Here genius seems to have been as prodigal of resources, as nature has been of obstacles. Indeed, to accomplish the reduction, we sometimes see the surgeon placing his elbow in the fold of the affected arm, interlocking his fingers with those of the same limb, and, then, bending with his whole force, both his own fore-arm, and that of the patient, to effect at the same time extension, counter-extension, and reduction or conformation: at another time we see him fixing the fold of the injured arm against some resisting body, such as a bed-post; and while an assistant, then, pushes the displaced olecranon against this body, he himself, pressing on the shoulder with one hand, and grasping the fore-arm with the other, bends it forcibly, in order, by that means, to produce a replacement: again, a body of some size, being placed in the fold of the arm, serves as a fulcrum, on which the fore-arm, being suddenly flexed, moves and acts like a lever of the first kind, of which the power, being applied at the extremity next the hand, draws it backward and upward, and by that means pushes in a contrary direction its luxated end, where the resistance is made. On some occasions, the fore-arm of the diseased side, bent at a right angle, is placed on a horizontal table, and, while the lower extremity of the humerus is thus resting on the table, the surgeon pushes it backward with one hand, and with the other, taking hold of the extremity of the fore-arm, draws it in a contrary direction.

18. The ancients employed the three first modes. Pare has had engravings of them made: Scultel has also given figures of them as practised by Hippocrates. The Arabians knew of no other modes, nor did their descendants, who were only compilers from them. The practitioners of our own day still continue their use. But, in general, they are chargeable with the numerous inconveniences and faults of producing intense pain, of not being completely under the direction of the surgeon, of bringing the point of luxation too near to the place on which counter-extension is made, and of bruising and doing violence to the parts: nor do they disengage, by means of previous extension, the luxated ends of the bones, to facilitate their replacement in their natural situations.

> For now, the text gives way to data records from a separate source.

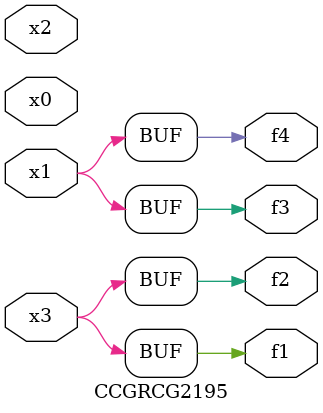
<source format=v>
module CCGRCG2195(
	input x0, x1, x2, x3,
	output f1, f2, f3, f4
);
	assign f1 = x3;
	assign f2 = x3;
	assign f3 = x1;
	assign f4 = x1;
endmodule

</source>
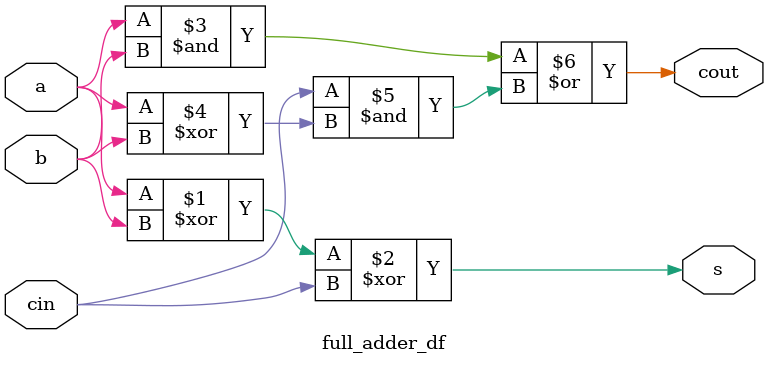
<source format=v>
/***********************************************************
File Name:	full_adder_df.v
Author: 	Kevan Thompson
Date:		March 13, 2024
Description: A data flow implementation of a full adder. 
			Operands are a, b, and cin. s in the sum, and c is
			the carry bit

***********************************************************/

module full_adder_df(
	input a,
	input b,
	input cin,
	output s,
	output cout
);

assign s = a ^ b ^ cin;
assign cout = (a & b) | (cin & (a ^ b));

endmodule



</source>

This last charge is not applicable to the last of the processes proposed by Petit. But, here, the extending forces are most commonly insufficient; the surgeon, having both his hands engaged, is not able to act on the joint to assist in the replacement: and the counter-extension made is too near to the point of luxation.

19. In common cases, Desault employed a method as simple and more efficacious, which few writers have recommended, and none have described with accuracy.

The patient is, indifferently, either seated or standing. The fore-arm being half-bent, an assistant takes hold of the extremity next the hand, to make extension; another, to make counter-extension, takes hold of the humerus a little below its middle, with both hands, the fingers crossing before, and the thumbs behind. The extension is made gradually, and when it begins to move the olecranon, and draw it from the place it accidentally occupies, the surgeon, to aid in the reduction, grasps the lower end of the humerus with both hands, crosses his fingers in the fold of the arm, applies his thumbs to the olecranon, and drawing the first backward, pushes at the same time the latter forward; thus, he favours, on the one hand extension, and on the other counter-extension, and in that way finishes the reduction.

20. This method is most commonly practised with success, in recent luxations, where we have oftentimes seen the reduction effected at the Hotel-Dieu, by the simple process of pushing, as just mentioned, the olecranon forward, the humerus being held backward, without any previous extension, while the fore-arm was merely supported by the assistants.